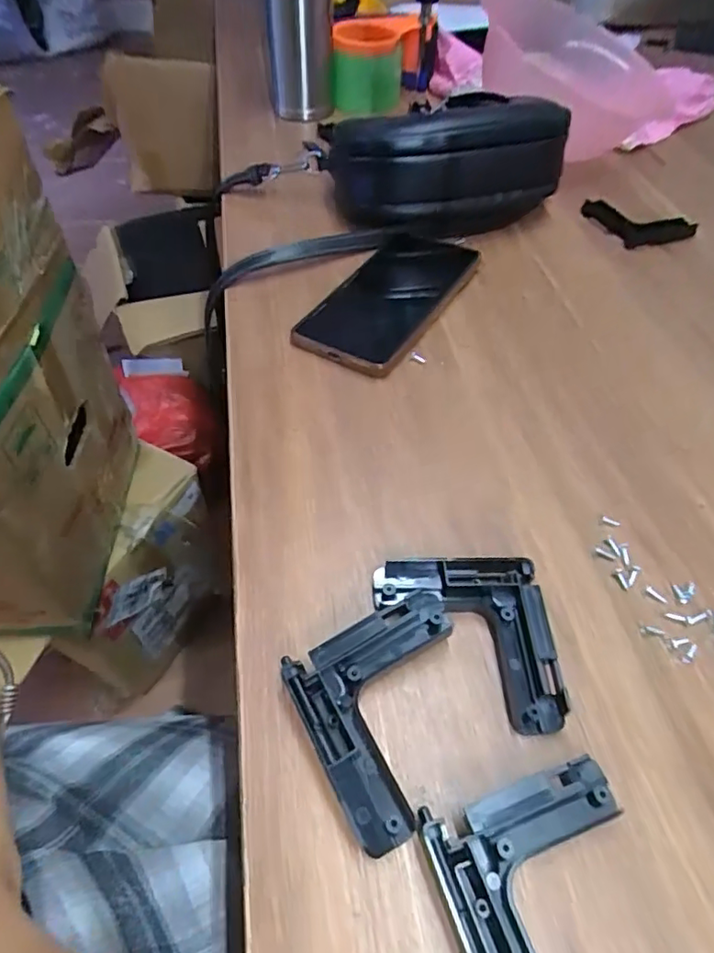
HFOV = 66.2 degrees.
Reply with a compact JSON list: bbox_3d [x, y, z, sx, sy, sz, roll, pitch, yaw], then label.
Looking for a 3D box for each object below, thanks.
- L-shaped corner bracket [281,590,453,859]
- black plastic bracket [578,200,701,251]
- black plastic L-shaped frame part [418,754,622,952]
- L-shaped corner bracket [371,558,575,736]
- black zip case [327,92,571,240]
[{"bbox_3d":[0.018,0.094,0.219,0.072,0.021,0.075,-20,54,-17],"label":"L-shaped corner bracket"},{"bbox_3d":[0.256,-0.232,0.497,0.074,0.014,0.075,-20,54,-17],"label":"black plastic bracket"},{"bbox_3d":[0.067,0.145,0.183,0.072,0.015,0.077,-11,52,-11],"label":"black plastic L-shaped frame part"},{"bbox_3d":[0.047,0.072,0.241,0.074,0.015,0.075,0,51,-2],"label":"L-shaped corner bracket"},{"bbox_3d":[0.075,-0.272,0.471,0.169,0.094,0.108,-19,54,-16],"label":"black zip case"}]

::::::::::

The preceding entries are to be written out again exactly, with the pictures removed.

* **Output of the task**
HFOV = 66.2 degrees.
Reply with a compact JSON list: bbox_3d [x, y, z, sx, sy, sz, roll, pitch, yaw], then label.
Looking for a 3D box for each object below, thanks.
- L-shaped corner bracket [281,590,453,859]
- black plastic bracket [578,200,701,251]
- black plastic L-shaped frame part [418,754,622,952]
- L-shaped corner bracket [371,558,575,736]
- black zip case [327,92,571,240]
[{"bbox_3d":[0.018,0.094,0.219,0.072,0.021,0.075,-20,54,-17],"label":"L-shaped corner bracket"},{"bbox_3d":[0.256,-0.232,0.497,0.074,0.014,0.075,-20,54,-17],"label":"black plastic bracket"},{"bbox_3d":[0.067,0.145,0.183,0.072,0.015,0.077,-11,52,-11],"label":"black plastic L-shaped frame part"},{"bbox_3d":[0.047,0.072,0.241,0.074,0.015,0.075,0,51,-2],"label":"L-shaped corner bracket"},{"bbox_3d":[0.075,-0.272,0.471,0.169,0.094,0.108,-19,54,-16],"label":"black zip case"}]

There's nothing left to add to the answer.